En pratiquant intensivement le tennis jusqu’à l’âge de dix-sept ans, Jay-Jay Johanson aurait pu suivre le même itinéraire que ses jeunes compatriotes suédois qui trouvent dans ce sport et la soif de victoires et un remède à l’ennui. Le sort en a décidé autrement. A l’écoute de disques de jazz hérités de son père et de groupes aussi divers que Abba, Kiss, et surtout Portishead, ce doux rêveur d’une nature profondément mélancolique s’est inventé un univers à la mesure de ses petites déprimes. Un premier album intitulé Whiskey est venu, voilà un peu plus d’un an, conforter ce sentiment, même si une forte charge d’ironie perçait déjà sous ce fond de gravité.
Fasciné par la culture française (poètes, cinéastes et compositeurs classiques), Jay-Jay Johanson demeure un chanteur intriguant. Sa voix lascive et fragile suscite, loin de la froideur attribuée à ses congénères, une réelle émotion. Et s’il continue à puiser dans la sensibilité des jazzmen-crooners (Chet Baker, ou l’indémodable Johnny Hartman), les sonorités de son nouvel album, Tattoo, se sont enrichies de tout un attirail électronique -discret au demeurant -(DJ, scratchs, boîtes à rythmes), orientant certaines de ses chansons vers le hip hop ou le trip hop (Sudden death), et plus curieusement, mais avec quelle réussite, vers la bossa-nova (Quel dommage, I guess I’m just a fool).

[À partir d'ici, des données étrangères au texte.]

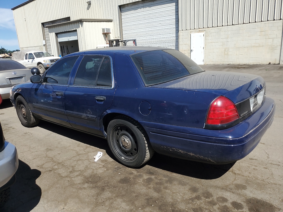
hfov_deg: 67.3
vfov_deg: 53.1
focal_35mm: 26
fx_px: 213
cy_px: 106
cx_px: 142
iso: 50
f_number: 1.5
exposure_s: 1/3333
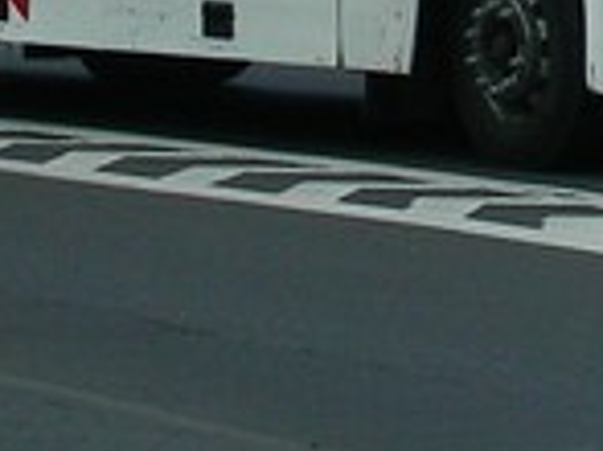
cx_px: 878
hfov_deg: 5.5
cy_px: -765
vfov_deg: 4.1
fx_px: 6179
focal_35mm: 355
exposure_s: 1/400
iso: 50
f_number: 4
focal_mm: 9.7
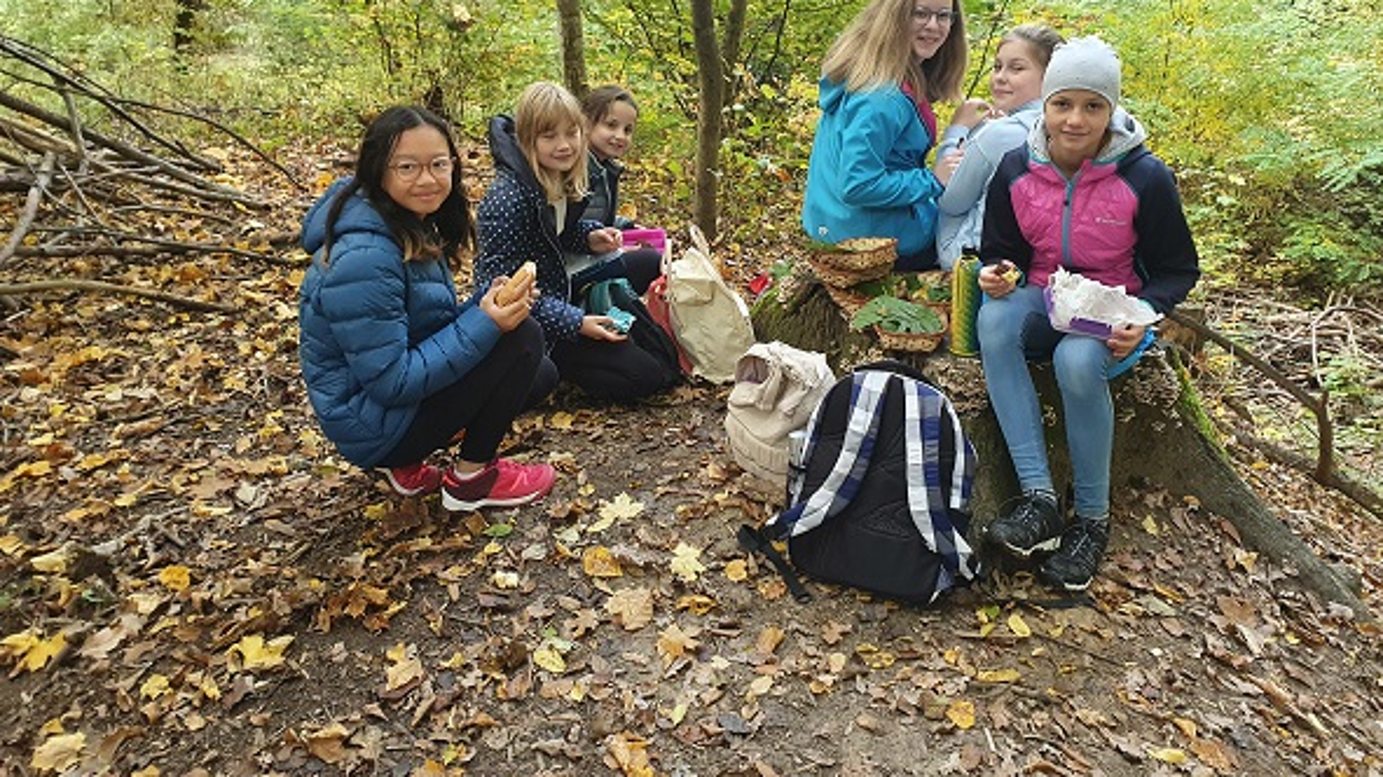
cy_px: 283
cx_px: 694
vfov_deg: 39.8
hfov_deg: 66.1
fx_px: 1063
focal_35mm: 29
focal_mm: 4.32
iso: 320
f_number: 2.4
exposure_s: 1/100
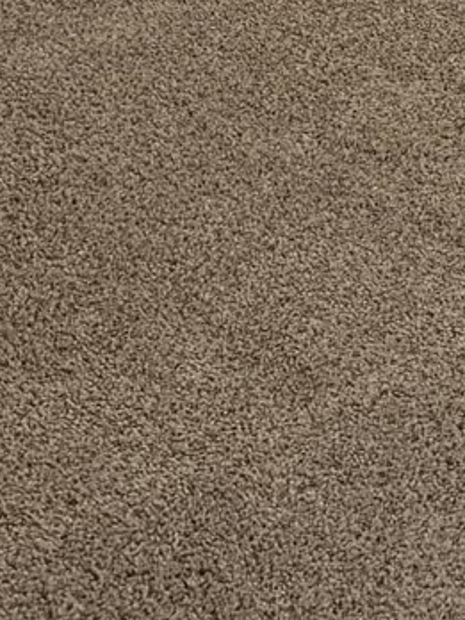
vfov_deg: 11.1
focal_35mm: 159
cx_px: 1256
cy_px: -698
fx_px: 2848
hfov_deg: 8.3
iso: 200
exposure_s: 1/60
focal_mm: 6.76
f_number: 1.78
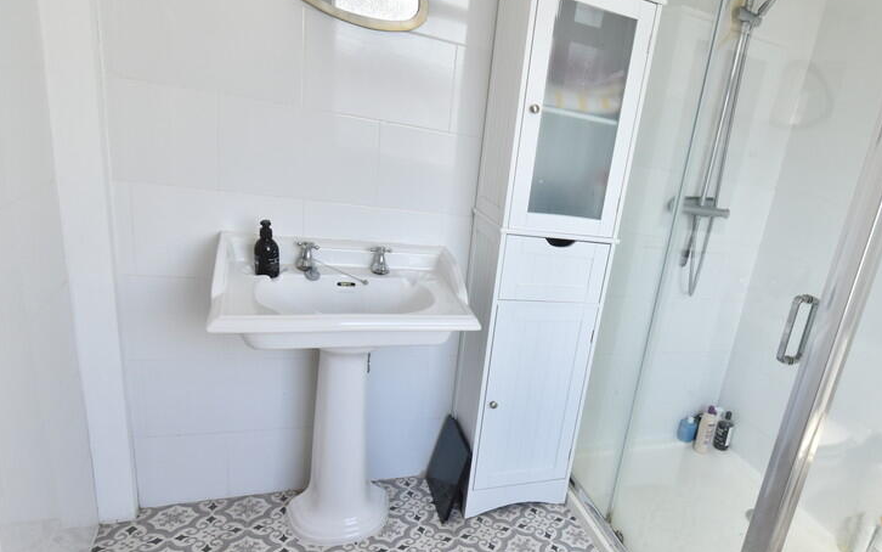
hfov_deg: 73.0
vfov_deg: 51.4
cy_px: 319
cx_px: 594
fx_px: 570
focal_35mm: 24
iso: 500
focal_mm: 11
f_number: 5.6
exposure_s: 1/125
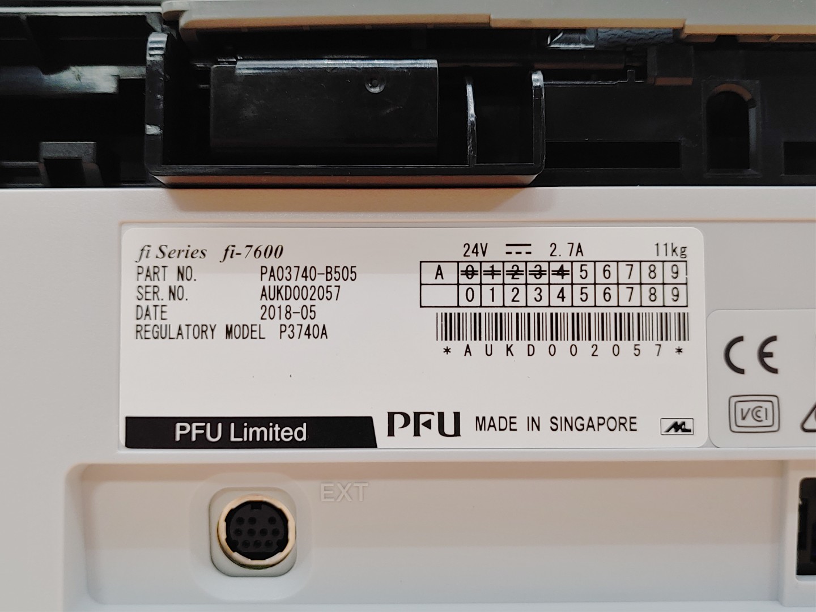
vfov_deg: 36.8
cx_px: 408
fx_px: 919
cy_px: 306
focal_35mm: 39
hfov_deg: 47.9
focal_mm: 4.36
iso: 50
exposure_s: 1/65
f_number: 1.8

Tattoo est sans conteste plus sombre et plus dur que Whiskey. Mais il se révèle aussi d’une plus grande diversité, et d’une rare intensité. Brassant différents styles sans perdre l’unité ombrageuse que lui a donnée son auteur, il rend plus familière cette musique -le jazz- chargée d’une force émotionnelle que ne possède plus que trop rarement le rock. Et impose de ce fait Jay-Jay Johanson comme l’un des auteurs-compositeurs les plus singuliers du moment.